ACTION ITEM ->
Extend the article on what predicts parents' vaccine hesitancy, writing the passage that follows its final paragraph.

**** PAGE EXCERPT ****

New research published in PLOS One has uncovered several demographic and personality characteristics that can predict parents’ hesitancy toward vaccines. Distrust of physicians, heightened sensitivity to disgust, and greater religiosity were among the predictors of parents’ resistance to vaccinating their children.
Undeterred by the vast scientific evidence in favor of the safety and effectiveness of vaccines, a growing number of people are voicing their distrust of vaccinations. Vaccine hesitancy has distressing consequences, as evidenced by the increased incidences of vaccine-preventable diseases such as measles. As study authors Rebekah Reuben and team say, understanding the profile of anti-vaxxers continues to be paramount, and the coronavirus pandemic has made the issue even more apparent.
While it is commonly suggested that anti-vaccine attitudes stem from a lack of awareness or education, research suggests this is not the case. Studies have shown that providing people with information about vaccines does not lead to greater support for vaccinations and can, in fact, lead to the opposite effect, actually reducing support for vaccines. As Reuben and team say, this finding points strongly to mistrust, rather than misunderstanding, as a key driver for vaccine hesitancy.
The researchers conducted a survey among 484 parents from the United States, Canada, and the United Kingdom. The researchers chose to focus on parents given their role in deciding whether or not children get vaccinated. The respondents completed various demographic measures, including political ideology, religiosity, and use of medical services. They also answered several questions addressing their attitudes toward childhood vaccinations.

**** DATASET ****

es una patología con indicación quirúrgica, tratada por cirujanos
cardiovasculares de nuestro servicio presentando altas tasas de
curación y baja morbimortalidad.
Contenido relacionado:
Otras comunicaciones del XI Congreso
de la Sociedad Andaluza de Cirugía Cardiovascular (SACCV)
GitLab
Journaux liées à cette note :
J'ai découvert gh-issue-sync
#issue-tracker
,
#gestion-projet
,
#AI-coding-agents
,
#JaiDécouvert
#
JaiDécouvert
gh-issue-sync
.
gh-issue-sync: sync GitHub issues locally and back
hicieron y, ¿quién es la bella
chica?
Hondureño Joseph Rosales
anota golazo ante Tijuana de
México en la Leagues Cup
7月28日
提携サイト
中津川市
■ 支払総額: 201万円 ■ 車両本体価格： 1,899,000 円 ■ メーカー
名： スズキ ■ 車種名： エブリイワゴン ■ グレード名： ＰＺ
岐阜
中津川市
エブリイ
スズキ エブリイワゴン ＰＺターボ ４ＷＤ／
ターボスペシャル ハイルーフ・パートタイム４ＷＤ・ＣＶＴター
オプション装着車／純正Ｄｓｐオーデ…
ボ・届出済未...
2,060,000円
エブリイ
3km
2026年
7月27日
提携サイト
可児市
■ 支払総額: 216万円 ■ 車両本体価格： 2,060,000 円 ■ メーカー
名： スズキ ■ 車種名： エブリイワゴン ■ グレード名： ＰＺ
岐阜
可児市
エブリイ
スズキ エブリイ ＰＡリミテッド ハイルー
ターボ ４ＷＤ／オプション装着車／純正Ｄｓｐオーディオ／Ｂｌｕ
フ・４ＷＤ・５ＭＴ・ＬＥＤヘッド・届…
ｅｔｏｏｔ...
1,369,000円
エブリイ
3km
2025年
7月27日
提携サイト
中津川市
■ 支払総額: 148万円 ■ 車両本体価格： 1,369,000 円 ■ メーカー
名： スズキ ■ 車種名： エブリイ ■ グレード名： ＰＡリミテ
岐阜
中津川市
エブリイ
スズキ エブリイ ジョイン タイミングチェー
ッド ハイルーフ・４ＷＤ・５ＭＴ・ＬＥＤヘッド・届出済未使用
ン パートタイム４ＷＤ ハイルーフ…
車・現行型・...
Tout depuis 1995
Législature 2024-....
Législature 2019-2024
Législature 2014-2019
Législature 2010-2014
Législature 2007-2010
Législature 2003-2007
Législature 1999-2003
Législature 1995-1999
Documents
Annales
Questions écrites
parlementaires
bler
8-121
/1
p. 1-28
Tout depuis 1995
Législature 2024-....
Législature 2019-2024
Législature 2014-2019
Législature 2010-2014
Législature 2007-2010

****

OUTPUT FOR THIS EXERCISE ->
As expected, trust in medicine was an important factor — the subjects with greater vaccine hesitancy had lower trust in physicians, hospitals, and surgeons. This is an important finding, Reuben and colleagues say, as it suggests that pro-vaccine campaigns that call upon trust in medicine will likely be ineffective.
“For example,” the researchers say, “in 2019 the Ontario Medical Association launched a public education campaign designed to reduce vaccine hesitancy called #AskOntarioDoctors, with taglines such as “Vaccine questions? Ask your doctor–not the internet” (Ontario Medical Association, 2019). Despite being reasonable advice, a different approach may be needed for those whose vaccine hesitancy is linked to a lack of trust in physicians.”
Parents showing a higher sensitivity to disgust were also more vaccine-hesitant. The researchers propose that vaccines may be regarded as a breach of “purity” given that they include unnatural toxins. They suggest that pro-vaccine campaigns can make use of this sensitivity to disgust to promote the use of vaccines. “By utilizing disgust-inducing stories and pictures to demonstrate the risks of not vaccinating,” — such as images of children with measles and rubella, as employed in a previous study — “vaccine hesitant parents with higher disgust sensitivity may instead be more inclined to vaccinate their children.” This recommendation also falls in line with studies showing that storytelling is highly instrumental in shaping beliefs about vaccines.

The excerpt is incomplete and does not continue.